### Reading text
◆ ◆ ◆ ◆ ◆

Suzanne Sturn is an actor and director with a rich background in classical theatre. She carried out her acting training in the Asian Theatre Program at the University of Wisconsin, Madison, under the direction of A.C. Scott, who was her first mentor and teacher. The inspiration of Asian Stage disciplines, particularly the classical Noh theatre of Japan under Master Teacher Akira Matsui of the Kita Noh School Japan, provided her early training in masked acting, dance, and poetry of the Spirit.

In addition, she completed a Ph.D. in Theatre at the University of Minnesota, and published scholarship on Federico Garcia Lorca’s experimental company, La Barraca, and its impact on popular theatre forms.

Ms. Sturn taught acting for a number of years at the Guthrie Theatre in Minnneapolis, where she was also co-founder, Artistic Director, and performer with the 21st Street Theatre. She taught theatre for many years at Idaho State University, St. Lawrence University, and SUNY College at Brockport.

Favorite regional credits over many years include Paulina in THE WINTER’S TALE at 21st Street Theatre, the Nurse in ROMEO AND JULIET at Idaho Shakespeare Festival, seasons at New Jersey Shakespeare Festival and KY Repertory Theatre, the Mother in BLOOD WEDDING Irish Classical Theatre, NY; DRIVING MISS DAISY at Bristol Valley Theatre, NY; Vivian Bearing in WIT, Centre Stage, NY; Madame Ranevskaya in CHERRY ORCHARD, and Kate in ALL MY SONS, at Western Stage, CA.

She has toured widely with her one-woman play, A THINKING HEART: The Diary of Etty Hillesum. Derived directly from Hillesum’s writings, A THINKING HEART takes place in the midst of WWII and the Holocaust. But the play focuses on Etty’s daily life, her relationship with friends and family, her love affairs, and most importantly her spiritual journey. That journey gave rise to a remarkable affirmation of hope and belief amid the most difficult of circumstances. The play dramatizes an essentially inner dialogue, a continuing conversation with God, that raises in a contemporary idiom the deepest questions about hope and suffering.

She currently acts and directs in theatre on the central coast of California, where she lives with her husband Robert Strayer in a small village by the sea. She is a student of Sheikh Kabir Helminski in the Threshold Society and Mevlevi Order.

◆ ◆ ◆ ◆ ◆

### Set task 1
Convert the rows into a JSON list of strings, one string per line and no blank lines. Begin at the line that contains "phylum: Chordata" and stop after the last line of the rows.

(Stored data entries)

◆ ◆ ◆ ◆ ◆

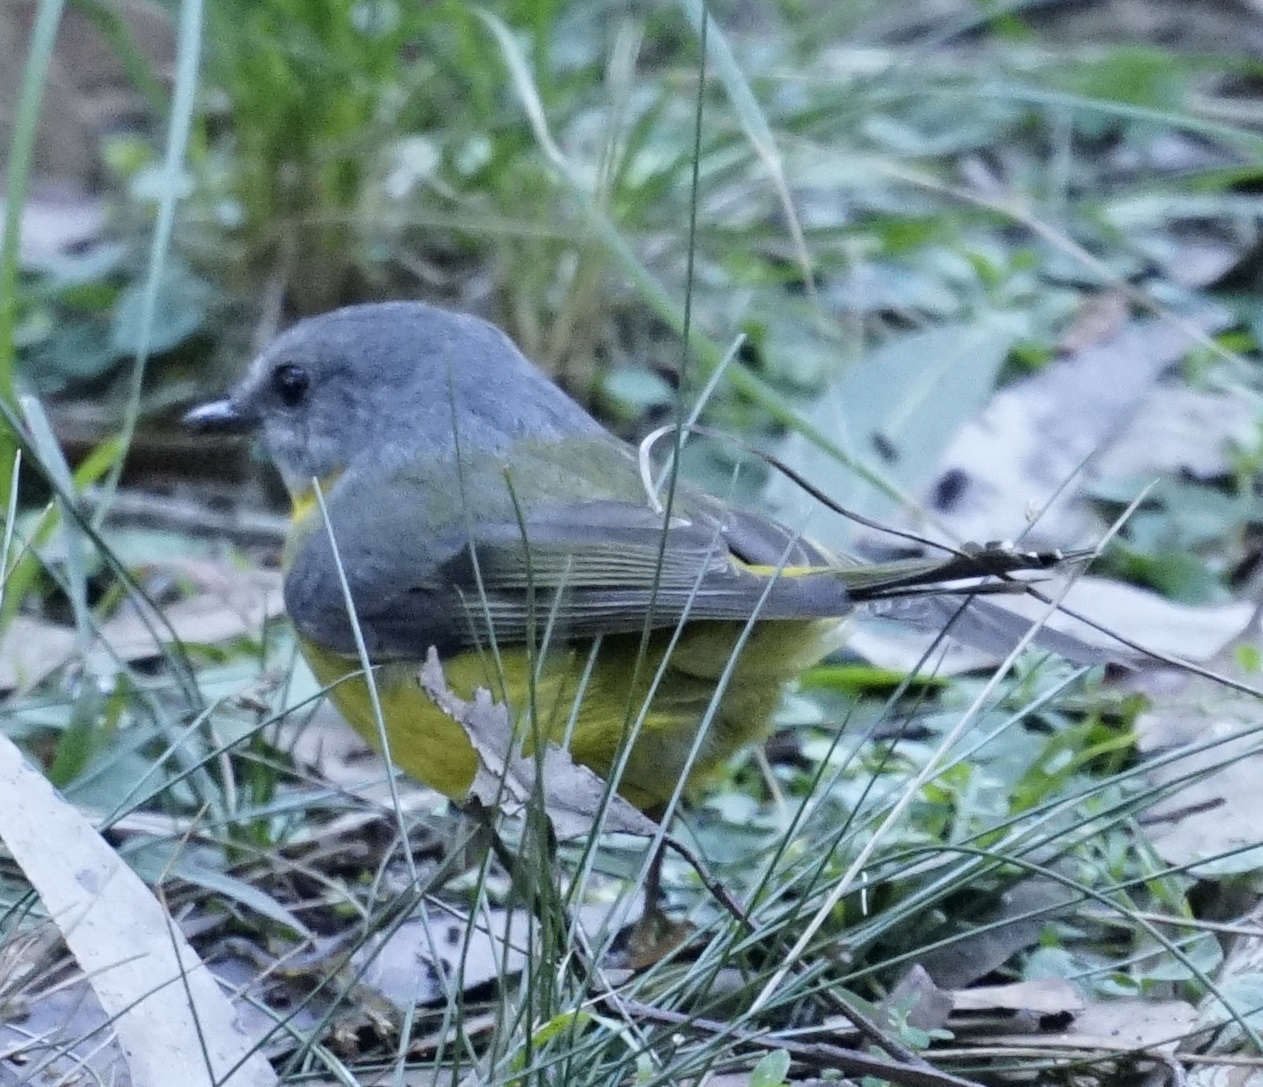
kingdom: Animalia
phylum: Chordata
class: Aves
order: Passeriformes
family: Petroicidae
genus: Eopsaltria
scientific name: Eopsaltria australis
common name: Eastern yellow robin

◆ ◆ ◆ ◆ ◆

### Set task 2
According to the biography of Suzanne Sturn, where did she earn her Ph.D. in Theatre?

### Task solution 1
[
  "phylum: Chordata",
  "class: Aves",
  "order: Passeriformes",
  "family: Petroicidae",
  "genus: Eopsaltria",
  "scientific name: Eopsaltria australis",
  "common name: Eastern yellow robin"
]

### Task solution 2
At the University of Minnesota.